『エドゥアール・グリッサン訪問』(2)

クロード・クフォンによる『エドゥアール・グリッサン訪問』には、ふだんのインタビューではあまり見られない、グリッサンのリラックスした雰囲気が感じ取れる。出版・掲載されている他の講演やインタビューよりも、この60頁あまりの小著に収められた二つのインタビューの方が、グリッサンという人物によく迫っている。

たとえば、これも知らなかったことだが、グリッサンは、13歳の頃に、クロード・レヴィ=ストロース、アンドレ・ブルトン、アンドレ・マッソン、マックス・エルンストに出会っている。もっとも、ある夜の集いの場で彼らを見たり、少し話をしてみた、という程度であり、グリッサン本人もまだ13歳だったから、ということで詳細は話していない。それでも、ニューヨークへの亡命の途上で足止めをくらったフランスの知識人たちに出会っている、ということは、少なからず印象的な出来事である。

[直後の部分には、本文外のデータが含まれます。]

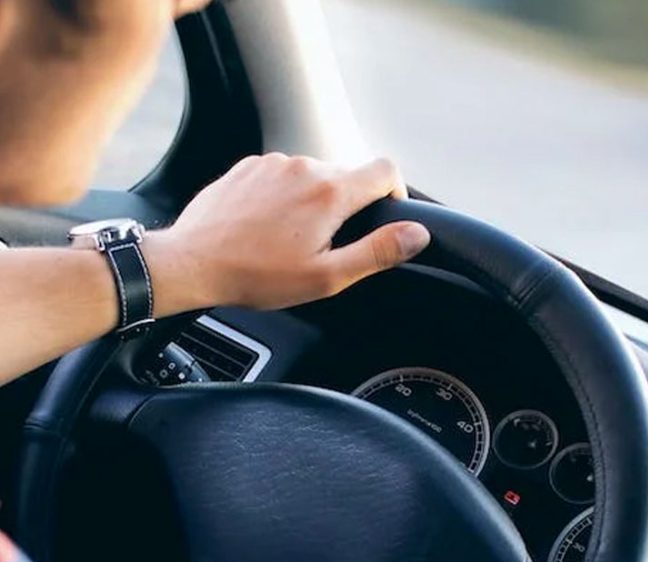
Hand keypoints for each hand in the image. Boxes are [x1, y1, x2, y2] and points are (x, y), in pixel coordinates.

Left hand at [145, 154, 430, 314]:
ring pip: (312, 177)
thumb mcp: (326, 276)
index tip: (385, 217)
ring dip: (311, 204)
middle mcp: (305, 166)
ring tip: (289, 242)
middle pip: (346, 177)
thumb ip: (376, 252)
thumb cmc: (256, 276)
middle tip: (324, 248)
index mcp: (330, 192)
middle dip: (345, 209)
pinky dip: (283, 198)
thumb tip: (417, 234)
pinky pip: (280, 176)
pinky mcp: (249, 166)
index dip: (395, 194)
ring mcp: (273, 163)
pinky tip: (266, 229)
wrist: (193, 262)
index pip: (386, 171)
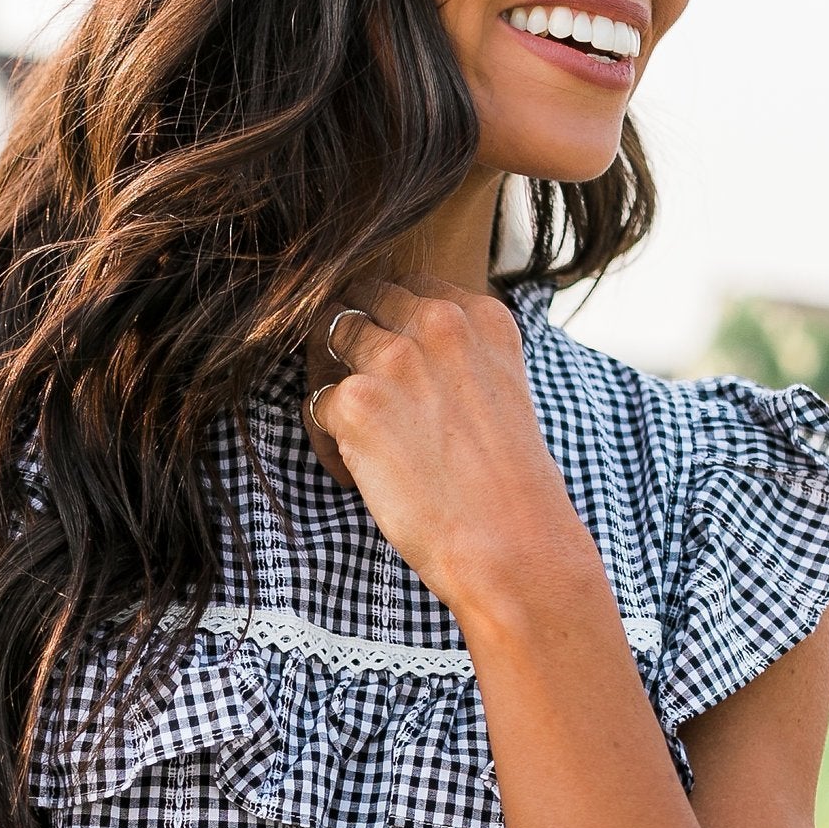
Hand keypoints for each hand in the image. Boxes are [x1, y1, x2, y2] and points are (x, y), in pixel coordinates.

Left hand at [303, 281, 593, 631]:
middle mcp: (439, 322)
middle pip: (360, 301)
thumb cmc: (508, 484)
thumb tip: (395, 342)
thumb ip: (453, 352)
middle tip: (359, 397)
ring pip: (329, 342)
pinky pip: (315, 405)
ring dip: (333, 385)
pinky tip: (356, 476)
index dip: (385, 319)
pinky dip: (327, 442)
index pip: (406, 284)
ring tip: (356, 438)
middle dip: (349, 342)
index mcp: (480, 314)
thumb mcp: (499, 387)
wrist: (513, 543)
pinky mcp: (357, 402)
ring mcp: (394, 358)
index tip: (384, 359)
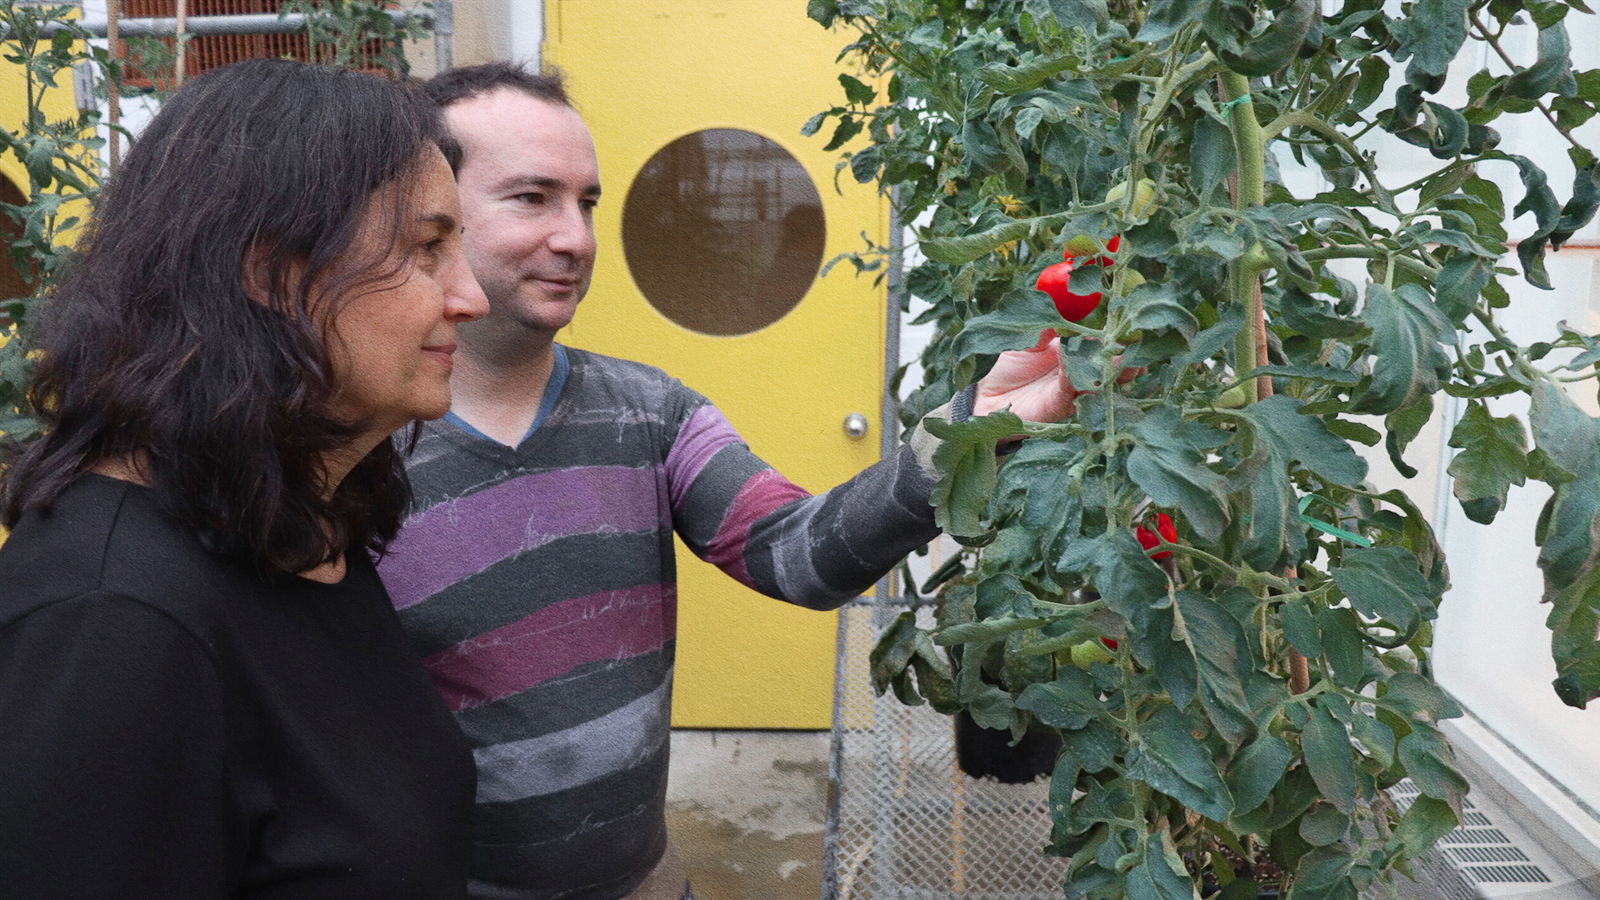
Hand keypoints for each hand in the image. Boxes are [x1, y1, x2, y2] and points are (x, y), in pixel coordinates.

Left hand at [973, 331, 1142, 422]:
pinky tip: (1077, 362)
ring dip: (1113, 368)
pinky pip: (1071, 389)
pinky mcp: (1058, 406)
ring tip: (1124, 355)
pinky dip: (1075, 375)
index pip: (1102, 339)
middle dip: (1126, 351)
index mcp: (1073, 350)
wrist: (985, 397)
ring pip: (1099, 380)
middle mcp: (1078, 371)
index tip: (1131, 315)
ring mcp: (1071, 390)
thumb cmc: (1006, 365)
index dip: (1118, 329)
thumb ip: (1046, 320)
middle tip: (1138, 338)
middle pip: (1111, 362)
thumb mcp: (1026, 335)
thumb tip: (1062, 291)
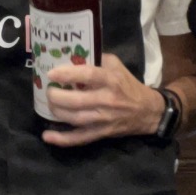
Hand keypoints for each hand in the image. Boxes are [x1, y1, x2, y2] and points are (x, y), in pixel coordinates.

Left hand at [39, 53, 163, 147]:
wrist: (147, 111)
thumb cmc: (128, 85)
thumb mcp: (117, 66)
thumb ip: (97, 59)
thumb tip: (73, 55)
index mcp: (111, 80)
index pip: (88, 75)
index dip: (68, 74)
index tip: (51, 73)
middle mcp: (107, 100)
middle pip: (76, 100)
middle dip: (56, 96)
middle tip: (49, 90)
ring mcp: (103, 119)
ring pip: (75, 118)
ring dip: (57, 112)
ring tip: (50, 104)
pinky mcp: (101, 133)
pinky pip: (79, 138)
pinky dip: (62, 139)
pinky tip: (47, 136)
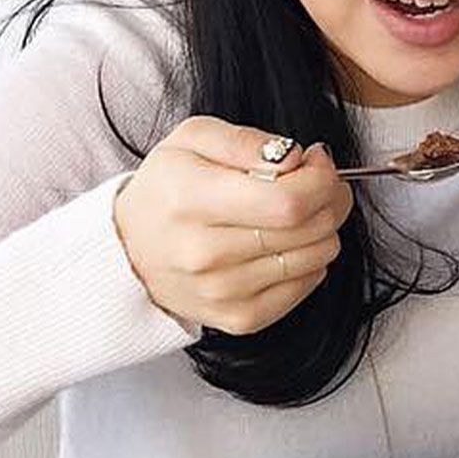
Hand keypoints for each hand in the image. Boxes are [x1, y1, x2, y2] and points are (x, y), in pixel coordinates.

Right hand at [112, 117, 354, 335]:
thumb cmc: (166, 189)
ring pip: (317, 256)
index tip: (315, 161)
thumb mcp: (192, 139)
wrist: (128, 248)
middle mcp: (204, 253)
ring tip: (299, 211)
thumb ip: (245, 141)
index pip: (288, 201)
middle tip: (317, 182)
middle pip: (309, 228)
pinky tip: (286, 243)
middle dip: (330, 197)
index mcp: (190, 200)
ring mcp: (222, 292)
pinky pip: (307, 285)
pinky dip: (310, 260)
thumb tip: (293, 158)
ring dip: (323, 227)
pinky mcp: (238, 318)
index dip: (320, 178)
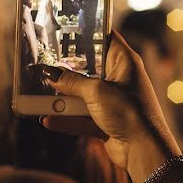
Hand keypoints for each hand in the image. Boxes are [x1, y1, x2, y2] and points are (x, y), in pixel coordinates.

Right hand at [41, 31, 179, 174]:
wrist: (144, 151)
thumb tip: (50, 73)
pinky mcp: (107, 122)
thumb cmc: (129, 113)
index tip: (63, 31)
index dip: (85, 33)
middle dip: (66, 70)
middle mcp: (120, 79)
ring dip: (63, 98)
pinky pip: (82, 117)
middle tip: (42, 63)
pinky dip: (67, 119)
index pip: (105, 38)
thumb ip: (72, 82)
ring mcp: (113, 101)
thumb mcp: (96, 92)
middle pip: (88, 69)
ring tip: (38, 95)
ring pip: (82, 95)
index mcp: (124, 62)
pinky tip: (47, 120)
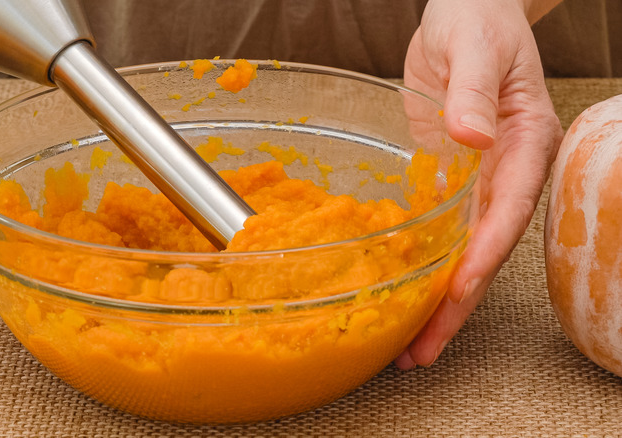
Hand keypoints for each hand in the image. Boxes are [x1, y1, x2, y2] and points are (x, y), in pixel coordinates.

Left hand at [396, 0, 562, 368]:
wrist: (467, 12)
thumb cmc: (478, 21)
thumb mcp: (476, 48)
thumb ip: (476, 90)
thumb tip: (474, 135)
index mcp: (524, 144)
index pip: (507, 211)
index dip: (483, 257)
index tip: (458, 293)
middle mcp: (506, 172)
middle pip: (484, 250)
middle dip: (456, 303)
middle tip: (422, 350)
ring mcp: (479, 180)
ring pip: (462, 251)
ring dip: (437, 300)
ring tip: (408, 346)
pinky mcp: (451, 179)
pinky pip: (440, 232)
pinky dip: (424, 267)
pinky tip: (402, 296)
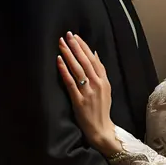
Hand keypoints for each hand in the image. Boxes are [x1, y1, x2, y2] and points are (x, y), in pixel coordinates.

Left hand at [57, 32, 117, 153]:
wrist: (101, 129)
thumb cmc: (101, 109)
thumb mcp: (106, 89)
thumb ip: (100, 72)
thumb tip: (95, 53)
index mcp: (104, 81)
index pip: (93, 59)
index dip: (84, 47)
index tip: (76, 36)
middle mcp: (97, 84)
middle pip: (85, 62)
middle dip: (75, 47)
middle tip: (67, 35)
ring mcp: (88, 93)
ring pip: (77, 69)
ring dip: (69, 55)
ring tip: (61, 44)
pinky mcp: (79, 101)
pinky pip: (71, 83)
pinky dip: (64, 71)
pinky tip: (59, 61)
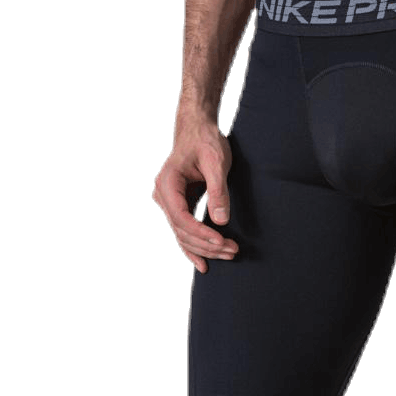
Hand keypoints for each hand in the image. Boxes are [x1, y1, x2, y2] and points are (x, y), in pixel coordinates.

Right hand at [152, 118, 238, 273]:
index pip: (180, 217)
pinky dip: (193, 247)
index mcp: (167, 183)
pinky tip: (203, 264)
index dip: (200, 233)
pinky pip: (182, 231)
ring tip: (229, 254)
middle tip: (233, 250)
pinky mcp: (177, 206)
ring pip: (181, 234)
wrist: (197, 131)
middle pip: (181, 230)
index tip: (221, 241)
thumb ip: (218, 190)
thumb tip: (220, 221)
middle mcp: (161, 195)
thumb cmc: (206, 141)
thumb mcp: (216, 162)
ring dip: (204, 248)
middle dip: (206, 244)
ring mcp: (167, 203)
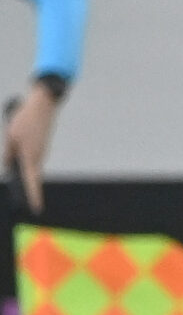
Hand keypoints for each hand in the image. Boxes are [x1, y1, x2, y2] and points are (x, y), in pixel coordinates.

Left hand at [5, 86, 55, 213]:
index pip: (32, 182)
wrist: (43, 105)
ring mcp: (42, 151)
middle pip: (32, 176)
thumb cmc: (25, 120)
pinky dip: (27, 163)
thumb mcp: (10, 137)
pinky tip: (20, 163)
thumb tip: (8, 167)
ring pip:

また、これは大変グリッサンらしいが、彼は既成の文学ジャンルに否定的だ。詩、小説、戯曲、評論などなど、といった区分に縛られない、まったく別の「ジャンル」を彼は考えているようだ。

「私はそれぞれの波ごとに書きてきたと思います。それぞれの波のうちには、小説、詩、それに私は評論をたくさん書いてきたので、評論などがそれぞれ一つか二つあります。たとえば、ある波のうちでは、『島々の野』(詩集)は『レザルド川』(小説)と対応し、また別の波のうちでは、『インド諸島』(詩集)と『第四世紀』(小説)」が対応し、『ボワーズ』(詩集)は『マルモール』(小説)に対応する、といった具合です。」

この「波ごとに書く」という言い方が、ぼくはとても好きだ。